Publication date: Available online 26 August 2019
Source: Pattern Recognition
Author(s): Yuanqi Su, Xiaoning Zhang, Bonan Cuan, Yuehu Liu, Zehao Wang
Abstract
In the paper, we present a circle detector that achieves the state-of-art performance in almost every type of image. The detector represents each circle instance by a set of equally distributed arcs and searches for the same number of edge points to cover these arcs. The new formulation leads to the voting in minimizing/maximizing way which is different from the typical accumulative way adopted by Hough transform. From the formulation, circle detection is then decomposed into radius-dependent and -independent part. The calculation of independent part is computationally expensive but shared by different radii. This decomposition gets rid of the redundant computation in handling multiple radii and therefore speeds up the detection process. Originated from the sparse nature of independent part, we design a sparse structure for its batch computation which is fulfilled in just one sweep of the edge points.
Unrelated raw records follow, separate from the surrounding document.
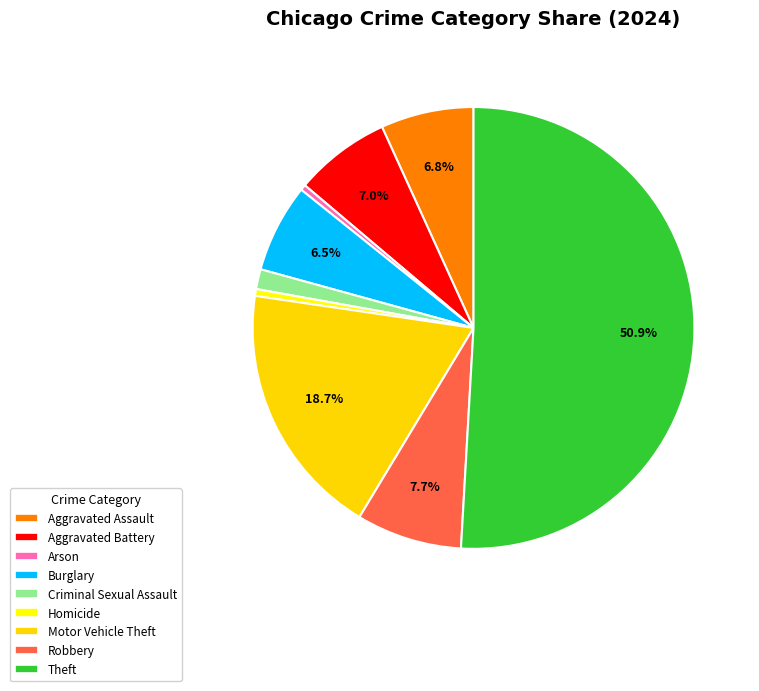

The Aggravated Assault slice represents 7% of the pie. True or false?

True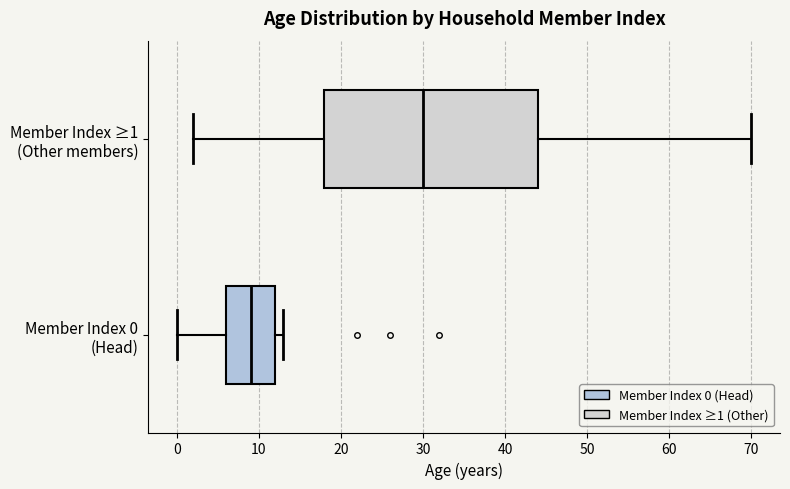

Where does the left whisker of the box for Member Index ≥1 (Other members) end on the x-axis? The values are not printed on the chart, so give them approximately, as read against the axis.

2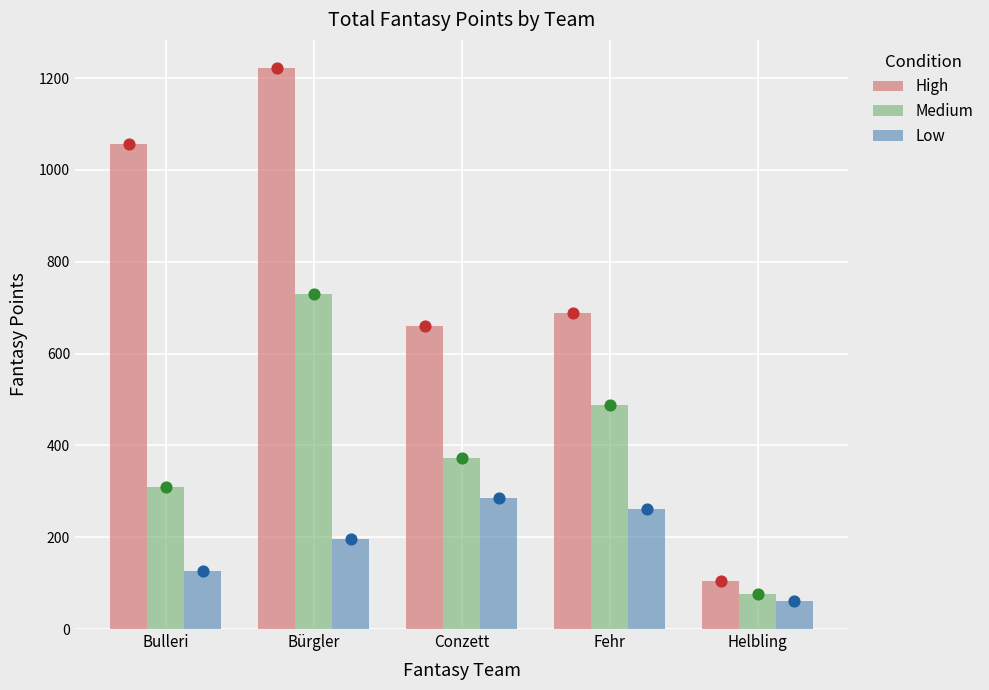

Is the value of Medium at Conzett greater than the value of High at Conzett?

No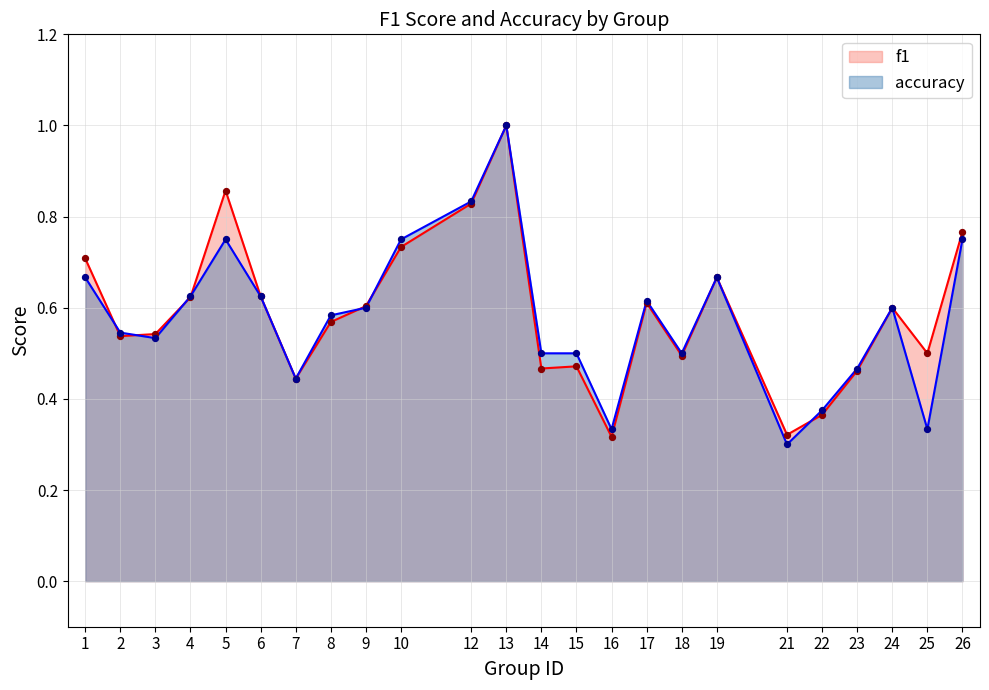

What are all the series names shown in the legend?

f1, accuracy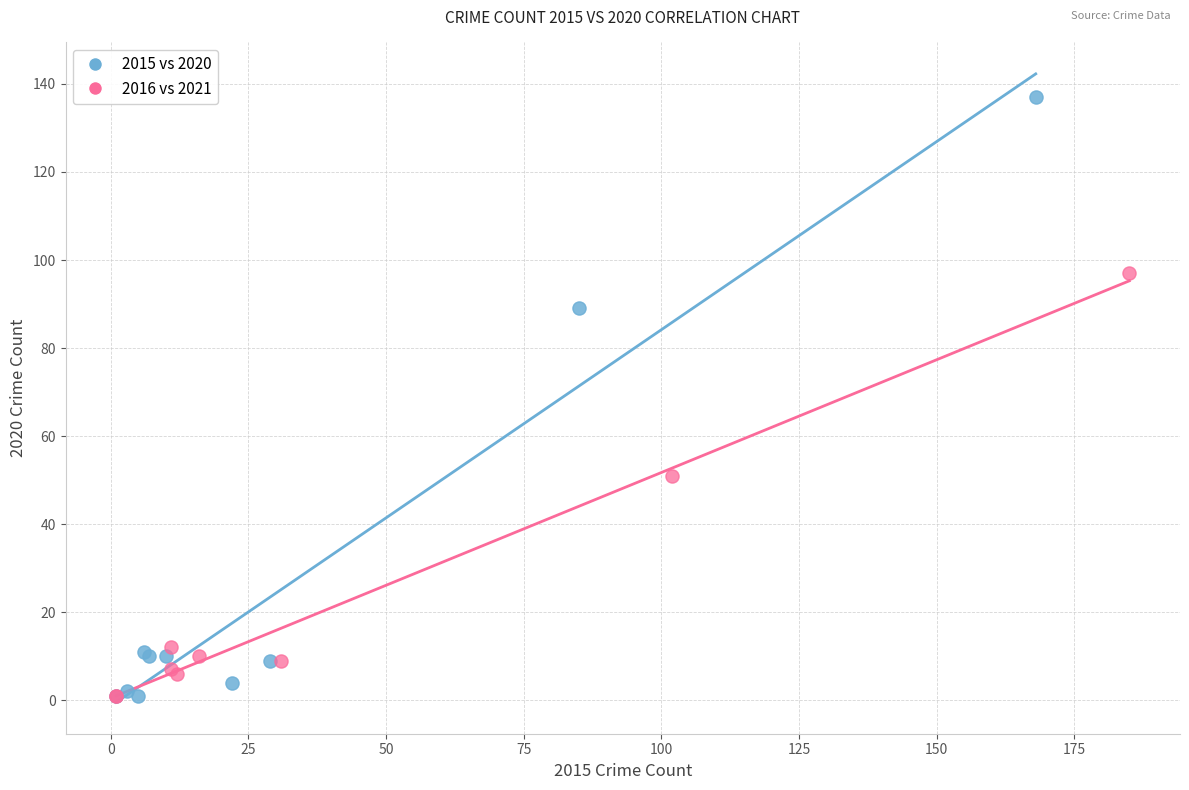

Which series has the widest spread of Y values?

2015 vs 2020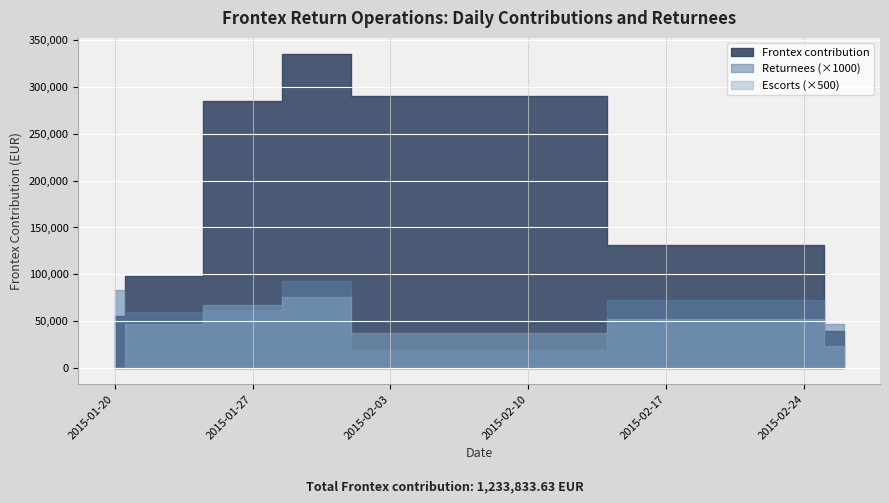

At which category does escorts reach its first local peak?

3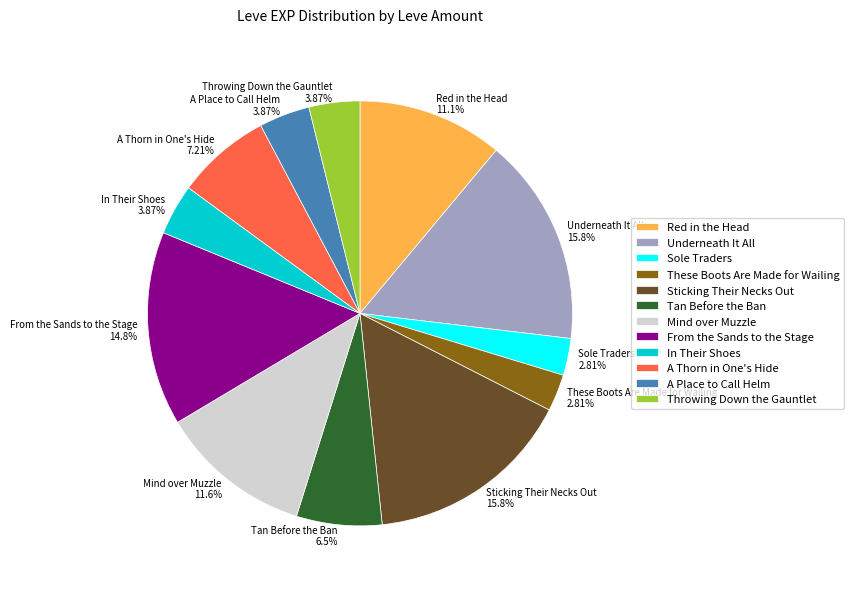

How many slices are in this pie chart?

12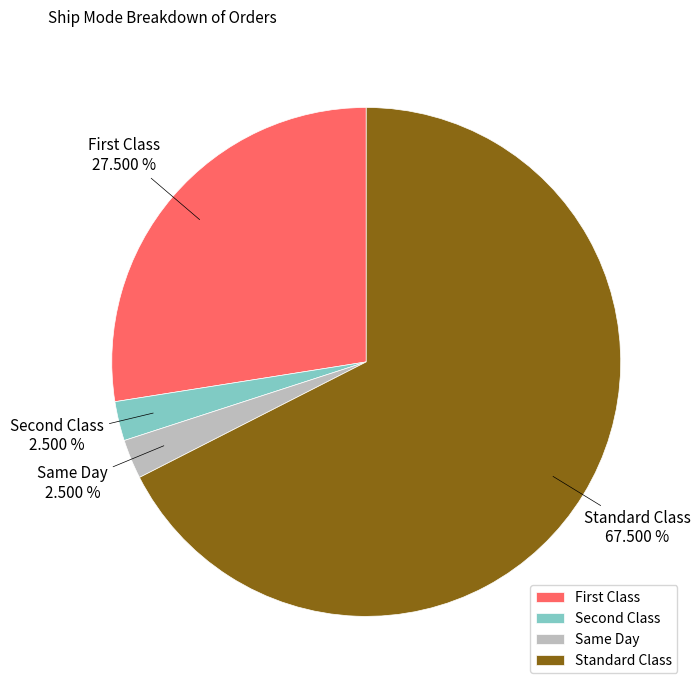

Between Standard Class and Same Day, which is larger?

Standard Class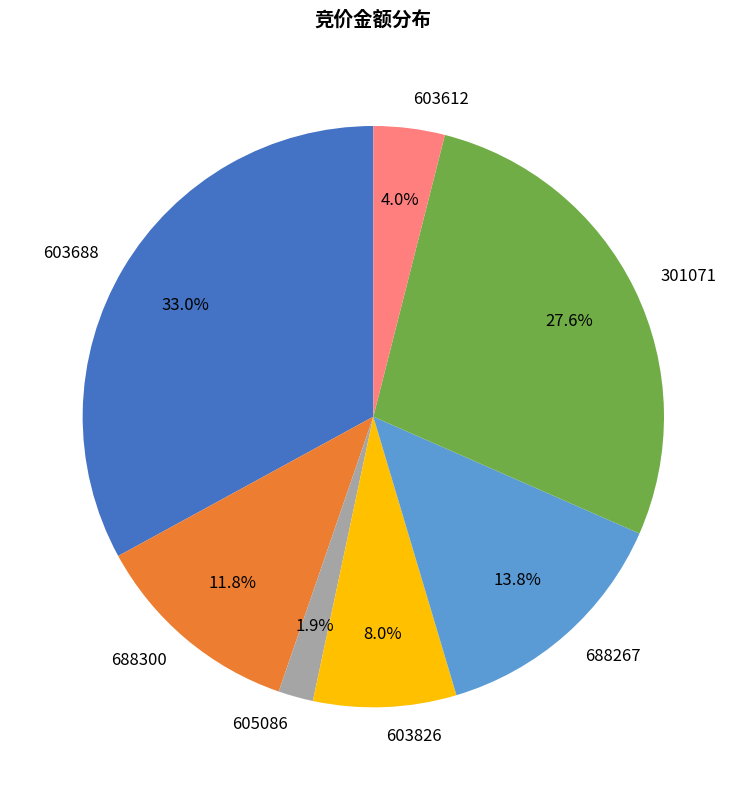

What is the ratio of the value at 688267 to the value at 603826?

1.7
Circle detector based on this sparse structure is then proposed which achieves the comparable time complexity as the algorithm based on Hough transform using 2D accumulator array. For testing, we created an information-rich dataset with images coming from multiple sources. It contains five categories and covers a wide spectrum of images, ranging from true color images to the binary ones. The experimental results demonstrate that the proposed approach outperforms the solutions based on accumulative voting.